Funding Boosted for Community College, Bus Program and Services for Disabled

Funding Boosted for Community College, Bus Program and Services for Disabled

County Council rejiggers county’s proposed budget, adding $16 million

| Published:

Dan Schere

Montgomery County’s community college system, a program that offers free rides for students on county buses and services for the developmentally disabled will all received additional funding as the County Council put finishing touches on its review of the county’s 2020 budget Thursday.

The so-called reconciliation list that was approved includes an additional $16 million in line items that were added at the last minute to the $5.8 billion budget blueprint drafted by County Executive Marc Elrich earlier this year.

Thursday’s decisions follow weeks of public hearings and work sessions where council members combed through cuts and adjustments recommended in Elrich’s first budget, which leaves the county’s property tax rate stable.

The council’s reconciliation list – wish list items that members wanted to restore or add – stood at $34 million earlier this week and was reduced to about $16 million.

“I and my colleagues talked about what my priorities were, and we talked about those priorities that did the most good for the most amount of people, and that’s what got funded,” said Evan Glass, who was elected last fall.

The budget process, Glass said, was one of “collaboration and fiscal discipline.”

The council decided to add $3 million for Montgomery College, more than $1 million to expand Ride On’s Kids Ride Free program for students under 18 to all bus service hours and $1.8 million for programs for the developmentally disabled.
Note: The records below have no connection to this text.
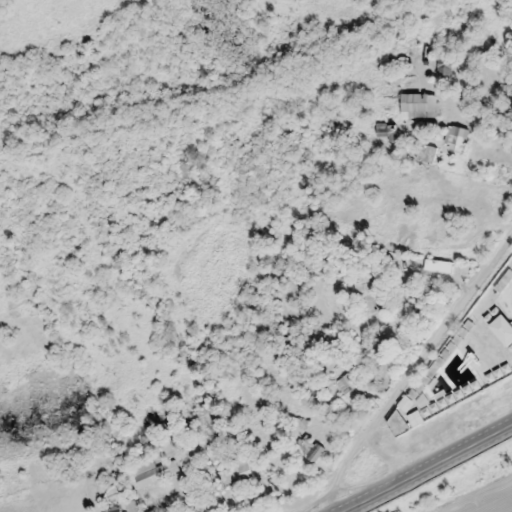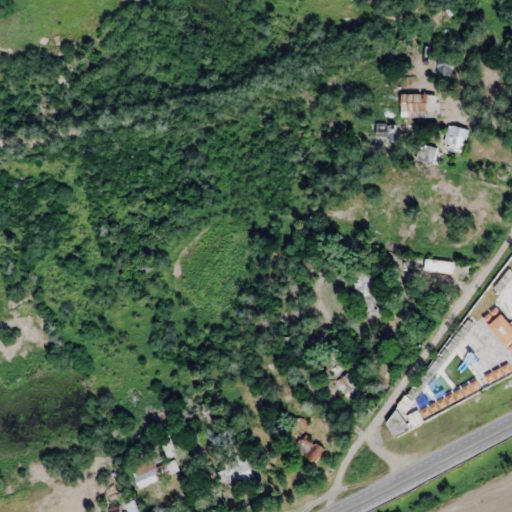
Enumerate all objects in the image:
road: (420, 467)
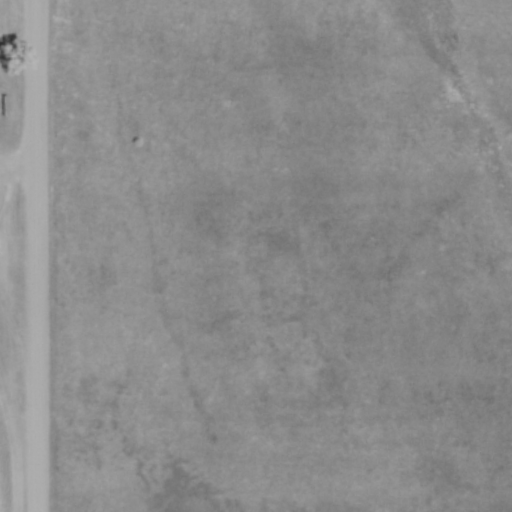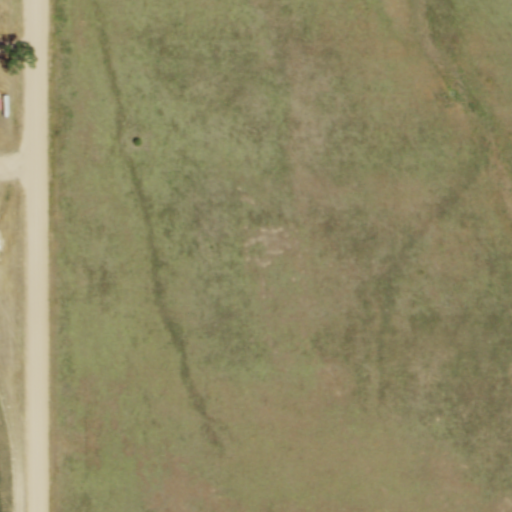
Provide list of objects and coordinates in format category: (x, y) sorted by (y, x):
road: (18, 163)
road: (37, 256)
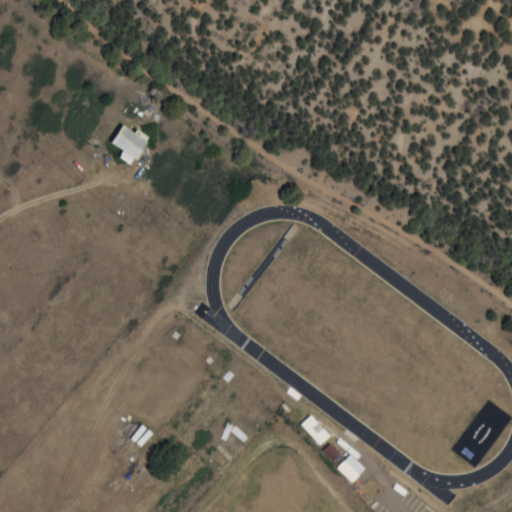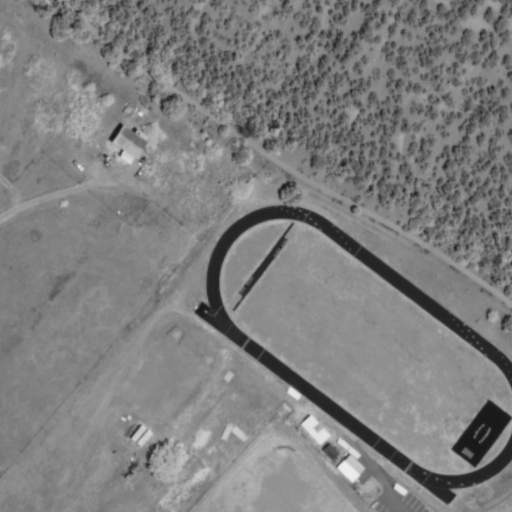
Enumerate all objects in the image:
building: (125, 144)
road: (286, 156)
road: (63, 191)
road: (315, 220)
park: (364, 344)
track: (364, 345)
building: (312, 429)
building: (328, 451)
building: (347, 467)
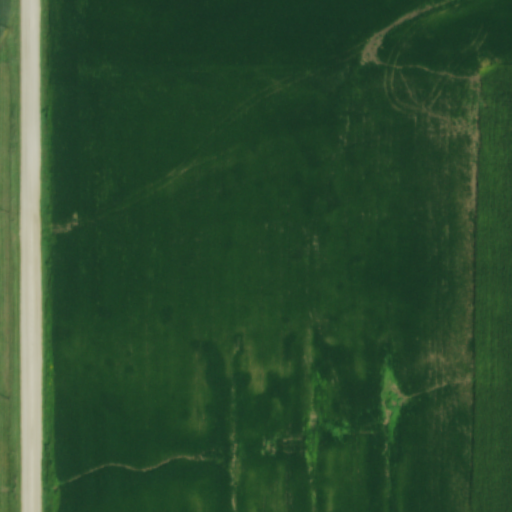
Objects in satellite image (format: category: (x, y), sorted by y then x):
road: (32, 255)
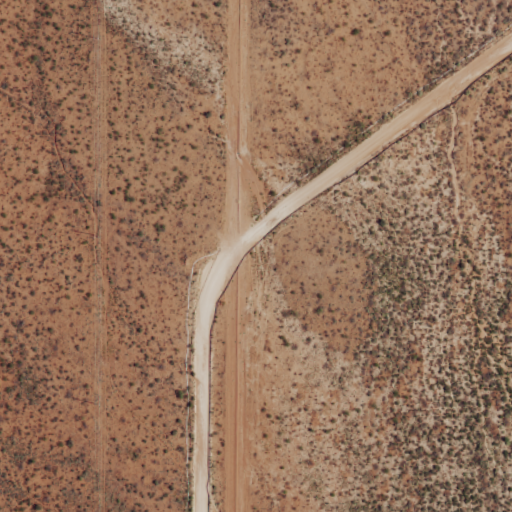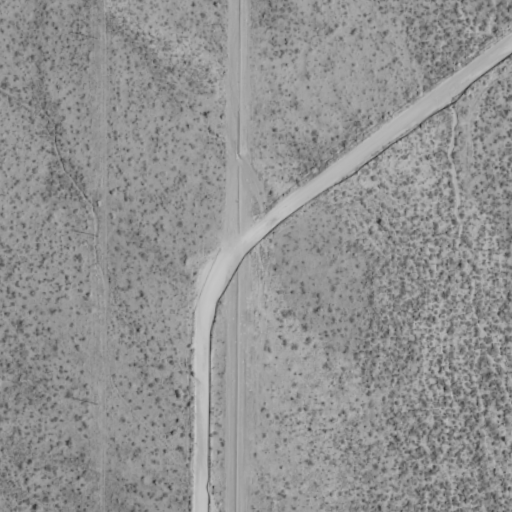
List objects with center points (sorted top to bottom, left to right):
road: (255, 226)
“The council coalesced around fully funding Montgomery College, the developmentally disabled supplement, and it was not hard to get to this point,” Council President Nancy Navarro said.

Of the $16 million in additions, $10 million will come from an amount that Elrich had set aside that can be used at the council’s discretion. The remaining $6 million, Navarro said, will come from a series of cuts the council made in the budget, which includes cutting $5 million for snow and storm cleanup.

Other items in the reconciliation list include:

-More than $600,000 to restore service cuts proposed by Elrich to Ride On bus routes 49, 55, 57 and 64

-$400,000 for climate change initiatives

-$200,000 for two mental health therapists to provide services to two schools each

Excluded from the final list was $1.2 million for 30 new police officers over three years to account for attrition; $1.2 million to restore service to Ride On routes 59, 26 and 38; and $1.2 million for an additional dozen nurses to serve six schools.

The list also did not include $1.8 million for the county’s public election finance system that allows candidates for council and executive to qualify for public dollars for their campaigns.

“Well you know, a lot of things on the list, were not all at the same level of support. We all know we have to get this done under a certain timeline. That’s what we were elected to do. The broad diversity of projects shows it was a team effort,” said Will Jawando, a first-term council member.

Budget Director Rich Madaleno said he understood the philosophy behind the council’s budget amendments. He said cutting the snow removal budget makes sense in the abstract, but could pose a problem in the event of future snowstorms.

“Philosophically I have a hard time disagreeing with any of those expenditures, but come next winter, if the cost of snow removal exceeds 50% of our average over the last several years, we’re going to have to dip into reserves,” he said.